(Collected data)

--------

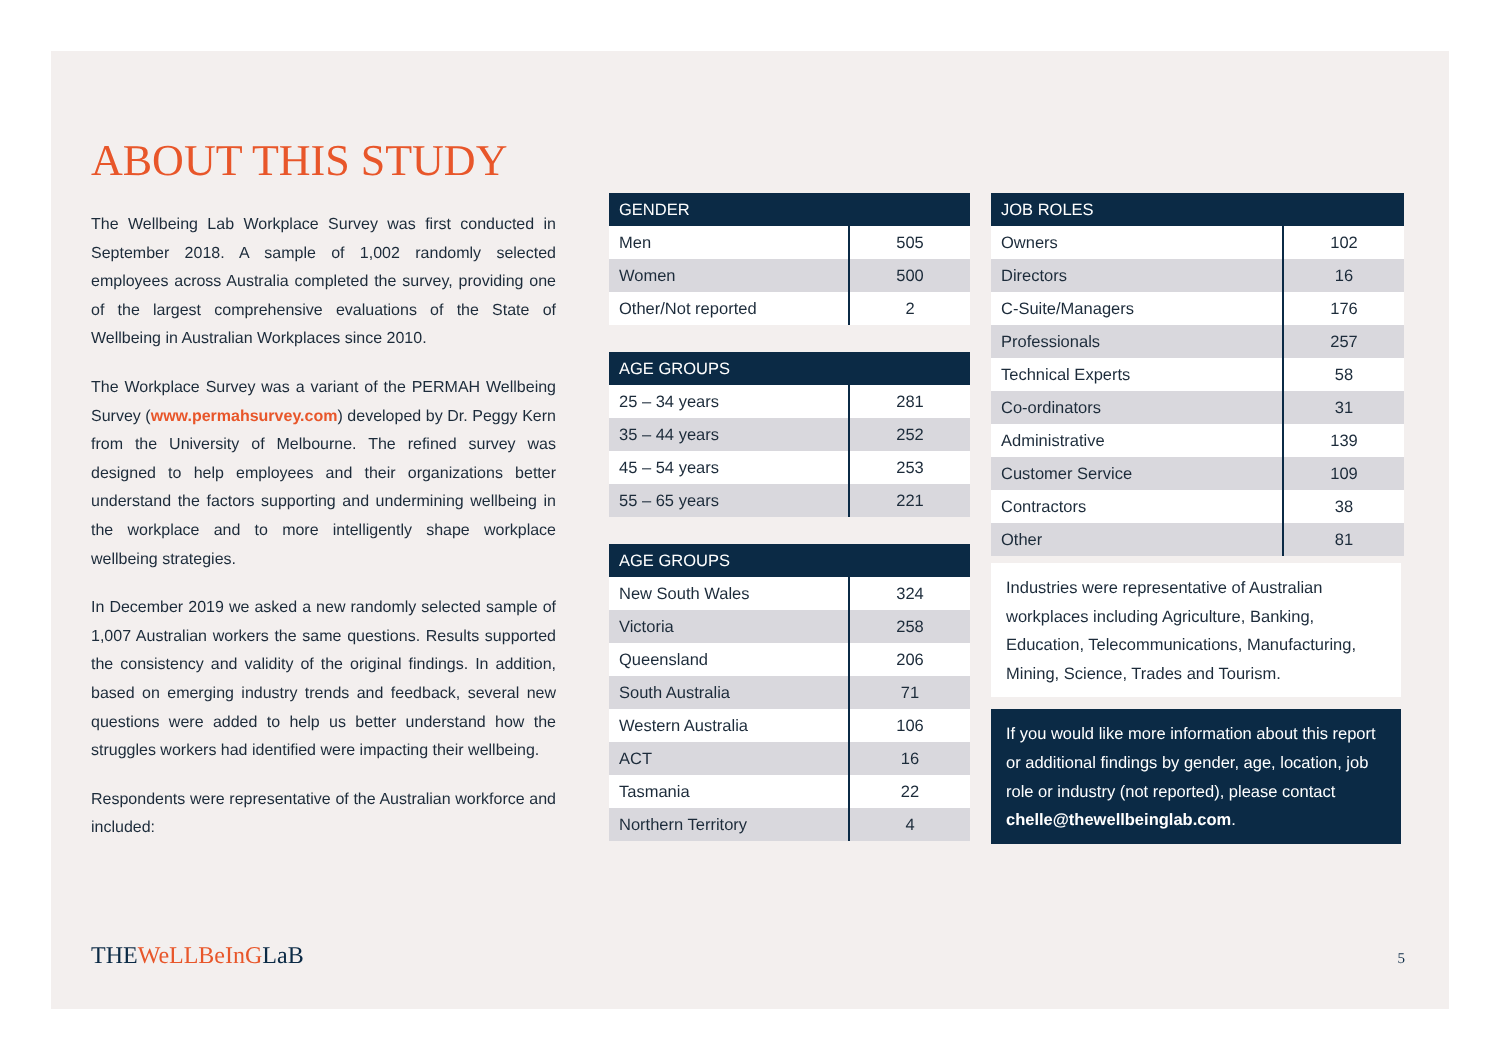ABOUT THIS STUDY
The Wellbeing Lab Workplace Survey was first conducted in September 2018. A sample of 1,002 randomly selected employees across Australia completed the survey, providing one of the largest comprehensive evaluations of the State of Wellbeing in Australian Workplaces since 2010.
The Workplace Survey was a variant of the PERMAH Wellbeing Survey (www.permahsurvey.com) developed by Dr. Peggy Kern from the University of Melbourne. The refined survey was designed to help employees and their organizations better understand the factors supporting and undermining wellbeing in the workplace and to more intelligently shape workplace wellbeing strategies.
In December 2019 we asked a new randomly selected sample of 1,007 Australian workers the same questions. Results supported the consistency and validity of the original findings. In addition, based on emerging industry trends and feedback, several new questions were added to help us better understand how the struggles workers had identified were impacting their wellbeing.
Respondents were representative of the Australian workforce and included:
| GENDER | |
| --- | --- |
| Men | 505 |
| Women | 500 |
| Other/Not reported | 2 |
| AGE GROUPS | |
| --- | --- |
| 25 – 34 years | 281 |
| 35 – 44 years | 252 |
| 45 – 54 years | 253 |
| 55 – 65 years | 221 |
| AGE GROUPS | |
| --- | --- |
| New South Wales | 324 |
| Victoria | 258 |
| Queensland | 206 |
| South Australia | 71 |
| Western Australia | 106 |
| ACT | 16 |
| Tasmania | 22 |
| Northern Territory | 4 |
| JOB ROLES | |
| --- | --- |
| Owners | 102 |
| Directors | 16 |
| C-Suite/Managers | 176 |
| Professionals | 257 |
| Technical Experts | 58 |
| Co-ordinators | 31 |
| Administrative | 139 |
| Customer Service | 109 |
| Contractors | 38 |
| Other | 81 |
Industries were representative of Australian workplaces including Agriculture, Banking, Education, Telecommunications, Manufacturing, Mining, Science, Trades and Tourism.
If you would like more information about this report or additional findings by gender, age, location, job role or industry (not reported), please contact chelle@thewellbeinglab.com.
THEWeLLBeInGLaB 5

--------

The answer must be one number, the count of lines above that hold the word "reported".

2